El silencio del convento solo se veía interrumpido por el suave sonido del rasgueo de las plumas y el crujir de la madera en el fuego. los monjes dedicaban largas horas a la práctica de la lectio divina, un antiguo método de lectura contemplativa de las Sagradas Escrituras. Era un proceso profundo y misterioso, donde buscaban encontrar mensajes ocultos y revelaciones divinas entre las líneas escritas.

Beltrán, nuestro protagonista amanuense, escritor de manuscritos y a quien el abad trataba de vuecencia y usía, sentía el frío penetrar hasta los huesos mientras cumplía su labor en el convento de la Rioja. Sus manos, ágiles y delicadas, se volvían rígidas por el gélido aire que envolvía el lugar. A medida que la temperatura descendía, el joven Beltrán, podía percibir cómo su respiración se volvía visible, formando pequeñas nubes en el aire.

A pesar de sus esfuerzos por abrigarse con capas adicionales de ropa, el frío persistía, rozando su piel y congelando cada poro de su cuerpo.

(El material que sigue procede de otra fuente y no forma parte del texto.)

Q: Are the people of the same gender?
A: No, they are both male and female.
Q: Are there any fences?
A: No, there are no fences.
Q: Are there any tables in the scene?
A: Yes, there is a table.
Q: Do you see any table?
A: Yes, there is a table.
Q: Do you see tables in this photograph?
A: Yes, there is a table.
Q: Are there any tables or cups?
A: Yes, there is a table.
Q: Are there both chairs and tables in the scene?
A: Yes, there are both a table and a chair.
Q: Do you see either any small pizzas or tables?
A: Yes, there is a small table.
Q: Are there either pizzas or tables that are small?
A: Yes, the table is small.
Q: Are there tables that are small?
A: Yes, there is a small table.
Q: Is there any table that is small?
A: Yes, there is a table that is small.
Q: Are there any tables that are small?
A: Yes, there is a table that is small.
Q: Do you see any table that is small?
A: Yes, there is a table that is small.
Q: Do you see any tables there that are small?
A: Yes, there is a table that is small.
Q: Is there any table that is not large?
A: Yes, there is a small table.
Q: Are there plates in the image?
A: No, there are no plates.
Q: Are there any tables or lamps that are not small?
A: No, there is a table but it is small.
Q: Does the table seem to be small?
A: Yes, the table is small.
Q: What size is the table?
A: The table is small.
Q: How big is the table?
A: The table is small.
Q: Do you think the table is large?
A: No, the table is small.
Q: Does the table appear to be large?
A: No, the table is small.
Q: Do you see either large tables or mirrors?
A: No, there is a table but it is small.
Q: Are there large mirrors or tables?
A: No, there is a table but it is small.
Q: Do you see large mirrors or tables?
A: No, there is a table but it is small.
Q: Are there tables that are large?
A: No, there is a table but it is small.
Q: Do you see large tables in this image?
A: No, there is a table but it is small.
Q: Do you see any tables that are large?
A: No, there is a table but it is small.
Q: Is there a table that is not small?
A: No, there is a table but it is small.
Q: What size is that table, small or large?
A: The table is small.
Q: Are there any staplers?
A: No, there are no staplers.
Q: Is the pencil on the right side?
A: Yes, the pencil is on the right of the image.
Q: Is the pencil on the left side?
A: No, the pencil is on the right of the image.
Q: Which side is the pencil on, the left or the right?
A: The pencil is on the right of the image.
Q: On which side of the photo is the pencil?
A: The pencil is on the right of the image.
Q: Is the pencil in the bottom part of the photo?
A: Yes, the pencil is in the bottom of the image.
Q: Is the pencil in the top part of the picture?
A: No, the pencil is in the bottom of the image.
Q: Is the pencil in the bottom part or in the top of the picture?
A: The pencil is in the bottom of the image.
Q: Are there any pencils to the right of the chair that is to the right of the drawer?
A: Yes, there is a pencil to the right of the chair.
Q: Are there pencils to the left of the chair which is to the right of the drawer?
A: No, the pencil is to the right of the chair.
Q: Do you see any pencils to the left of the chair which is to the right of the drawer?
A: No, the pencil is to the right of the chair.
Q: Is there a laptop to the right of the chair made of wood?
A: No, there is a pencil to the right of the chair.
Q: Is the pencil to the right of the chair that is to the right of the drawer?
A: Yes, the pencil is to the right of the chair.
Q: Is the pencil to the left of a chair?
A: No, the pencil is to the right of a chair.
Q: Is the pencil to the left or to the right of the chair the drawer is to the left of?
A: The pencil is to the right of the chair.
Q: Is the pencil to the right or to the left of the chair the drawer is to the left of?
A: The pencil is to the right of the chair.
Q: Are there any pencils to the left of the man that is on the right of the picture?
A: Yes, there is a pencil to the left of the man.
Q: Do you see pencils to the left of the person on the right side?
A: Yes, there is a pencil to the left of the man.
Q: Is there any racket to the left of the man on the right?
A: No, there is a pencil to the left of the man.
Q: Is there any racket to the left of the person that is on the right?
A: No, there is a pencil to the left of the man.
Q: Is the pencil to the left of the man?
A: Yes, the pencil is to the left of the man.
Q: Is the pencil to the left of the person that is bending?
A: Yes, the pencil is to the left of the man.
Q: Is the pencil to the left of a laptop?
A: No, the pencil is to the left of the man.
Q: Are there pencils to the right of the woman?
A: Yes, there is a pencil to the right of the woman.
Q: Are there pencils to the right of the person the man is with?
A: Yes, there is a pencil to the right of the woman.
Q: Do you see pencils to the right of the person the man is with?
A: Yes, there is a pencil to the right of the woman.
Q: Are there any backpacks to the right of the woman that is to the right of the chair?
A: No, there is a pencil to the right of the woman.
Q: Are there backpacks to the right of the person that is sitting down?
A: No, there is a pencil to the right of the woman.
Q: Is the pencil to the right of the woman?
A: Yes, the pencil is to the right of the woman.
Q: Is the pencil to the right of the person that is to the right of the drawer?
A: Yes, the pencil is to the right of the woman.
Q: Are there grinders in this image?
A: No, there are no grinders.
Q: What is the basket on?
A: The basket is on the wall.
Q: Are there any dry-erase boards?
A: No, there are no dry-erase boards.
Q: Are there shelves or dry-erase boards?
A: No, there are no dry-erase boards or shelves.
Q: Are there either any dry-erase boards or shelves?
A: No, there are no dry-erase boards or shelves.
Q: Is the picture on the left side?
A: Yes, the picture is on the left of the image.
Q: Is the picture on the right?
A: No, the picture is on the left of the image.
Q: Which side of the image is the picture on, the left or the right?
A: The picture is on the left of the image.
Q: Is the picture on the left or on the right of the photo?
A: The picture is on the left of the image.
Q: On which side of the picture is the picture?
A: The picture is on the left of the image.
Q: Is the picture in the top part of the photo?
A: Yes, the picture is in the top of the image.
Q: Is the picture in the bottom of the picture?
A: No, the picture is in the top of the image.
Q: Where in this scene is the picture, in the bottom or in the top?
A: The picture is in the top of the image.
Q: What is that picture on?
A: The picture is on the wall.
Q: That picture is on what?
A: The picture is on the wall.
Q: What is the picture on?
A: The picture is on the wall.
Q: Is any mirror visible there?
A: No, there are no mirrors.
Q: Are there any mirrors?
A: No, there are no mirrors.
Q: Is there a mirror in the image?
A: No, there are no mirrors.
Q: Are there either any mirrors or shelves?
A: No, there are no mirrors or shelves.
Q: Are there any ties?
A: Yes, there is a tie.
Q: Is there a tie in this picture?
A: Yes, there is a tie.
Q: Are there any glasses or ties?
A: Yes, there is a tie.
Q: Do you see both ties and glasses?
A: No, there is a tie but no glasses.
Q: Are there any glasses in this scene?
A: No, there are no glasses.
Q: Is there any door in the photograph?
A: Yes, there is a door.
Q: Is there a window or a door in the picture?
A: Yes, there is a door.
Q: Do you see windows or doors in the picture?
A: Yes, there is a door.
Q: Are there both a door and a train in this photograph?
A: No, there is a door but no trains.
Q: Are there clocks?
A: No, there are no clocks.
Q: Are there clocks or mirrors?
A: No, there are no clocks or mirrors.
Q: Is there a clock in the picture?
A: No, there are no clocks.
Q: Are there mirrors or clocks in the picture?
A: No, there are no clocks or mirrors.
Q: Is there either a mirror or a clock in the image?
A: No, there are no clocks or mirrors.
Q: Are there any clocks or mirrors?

Sus dedos, a menudo entumecidos, se movían torpemente sobre el pergamino, luchando por mantener el control de la pluma y trazar las letras con precisión.

El joven amanuense buscaba refugio cerca de la chimenea, donde el calor se convertía en un valioso aliado contra el frío invernal. Allí, extendía sus manos hacia las llamas, absorbiendo el calor que revitalizaba sus extremidades entumecidas y le brindaba un breve alivio.

Pero a pesar de las dificultades físicas, Beltrán encontraba fortaleza en su pasión por el trabajo que realizaba. La dedicación a la escritura y la copia de los antiguos textos le otorgaban un sentido de propósito y satisfacción que le permitía resistir el frío inclemente.

Cada palabra trazada con paciencia y cuidado, cada página que llenaba de letras con su caligrafía elegante, era una victoria sobre el frío que amenazaba su cuerpo y su espíritu. Beltrán se aferraba a la convicción de que su labor era trascendental, que su trabajo contribuía a preservar la sabiduría del pasado y honrar la memoria de aquellos que habían escrito antes que él. Buscaba algunos secretos y de igual modo quería dejarlos para la posteridad.